### PROBLEM DETAILS
The full set of entries has to be output exactly.
BEGIN RECORDS SHOWN
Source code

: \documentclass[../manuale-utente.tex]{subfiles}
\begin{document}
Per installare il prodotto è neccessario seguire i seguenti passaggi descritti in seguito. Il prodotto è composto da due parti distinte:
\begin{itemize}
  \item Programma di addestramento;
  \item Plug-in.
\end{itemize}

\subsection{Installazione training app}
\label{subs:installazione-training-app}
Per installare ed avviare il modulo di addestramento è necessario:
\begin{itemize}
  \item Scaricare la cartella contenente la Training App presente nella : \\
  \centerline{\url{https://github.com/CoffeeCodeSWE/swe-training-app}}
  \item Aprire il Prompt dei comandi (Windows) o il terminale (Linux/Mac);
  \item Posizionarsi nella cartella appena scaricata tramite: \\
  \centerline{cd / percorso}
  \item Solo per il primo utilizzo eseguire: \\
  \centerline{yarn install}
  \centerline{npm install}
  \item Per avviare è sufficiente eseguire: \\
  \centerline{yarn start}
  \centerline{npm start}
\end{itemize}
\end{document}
END RECORDS SHOWN
### TASK RESULT
Source code

: \documentclass[../manuale-utente.tex]{subfiles}
\begin{document}
Per installare il prodotto è neccessario seguire i seguenti passaggi descritti in seguito. Il prodotto è composto da due parti distinte:
\begin{itemize}
  \item Programma di addestramento;
  \item Plug-in.
\end{itemize}

\subsection{Installazione training app}
\label{subs:installazione-training-app}
Per installare ed avviare il modulo di addestramento è necessario:
\begin{itemize}
  \item Scaricare la cartella contenente la Training App presente nella : \\
  \centerline{\url{https://github.com/CoffeeCodeSWE/swe-training-app}}
  \item Aprire il Prompt dei comandi (Windows) o il terminale (Linux/Mac);
  \item Posizionarsi nella cartella appena scaricata tramite: \\
  \centerline{cd / percorso}
  \item Solo per il primo utilizzo eseguire: \\
  \centerline{yarn install}
  \centerline{npm install}
  \item Per avviare è sufficiente eseguire: \\
  \centerline{yarn start}
  \centerline{npm start}
\end{itemize}
\end{document}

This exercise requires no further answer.